B.

Native Extensions for Perl without Smoke and Mirrors

The standard mechanism by which one can hook native extensions into Perl, dubbed XS for "eXternal Subroutine", is often criticized for its arcane syntax and for obscuring how the interaction with the Perl VM works while still requiring some familiarity from the programmer user. This article aims to provide a bottom-up approach to understanding how native extensions interact with Perl while eschewing XS altogether, hopefully providing complementary learnings.

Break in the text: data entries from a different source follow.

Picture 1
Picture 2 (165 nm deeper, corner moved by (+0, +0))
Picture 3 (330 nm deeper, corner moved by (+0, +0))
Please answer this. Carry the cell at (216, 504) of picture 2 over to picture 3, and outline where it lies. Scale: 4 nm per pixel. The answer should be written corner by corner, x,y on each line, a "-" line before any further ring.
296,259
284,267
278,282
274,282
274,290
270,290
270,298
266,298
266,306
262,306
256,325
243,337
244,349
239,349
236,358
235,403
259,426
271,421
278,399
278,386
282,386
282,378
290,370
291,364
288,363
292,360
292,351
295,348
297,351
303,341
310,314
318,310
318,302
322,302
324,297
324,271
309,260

This is not to discourage anybody from learning XS to extend Perl. Quite the opposite, XS can be a fantastically useful tool that automatically generates most of the code we will analyze below. It also provides an important portability and compatibility layer: The code in this article is not guaranteed to work on a future version of Perl and likely won't work on all platforms that Perl supports. In short, please do use XS for your real-world problems.

Off we go. Note that all code snippets in this article can be found as a complete CPAN distribution on github. What we'll do first is come up with a C function that works the same as an XS-generated XSUB[1]. The function signature is:

void my_sum_xs_is_evil(pTHX_ CV *cv)

The strange pTHX_ token is a Perl API macro and stands for "parameter for threading context". It will either be compiled out altogether if your Perl does not support ithreads[2], or it will be expanded to PerlInterpreter *my_perl,. Note the underscore. Including it results in the trailing comma. The cv parameter is basically the Perl subroutine reference that represents our XSUB from the point of view of Perl.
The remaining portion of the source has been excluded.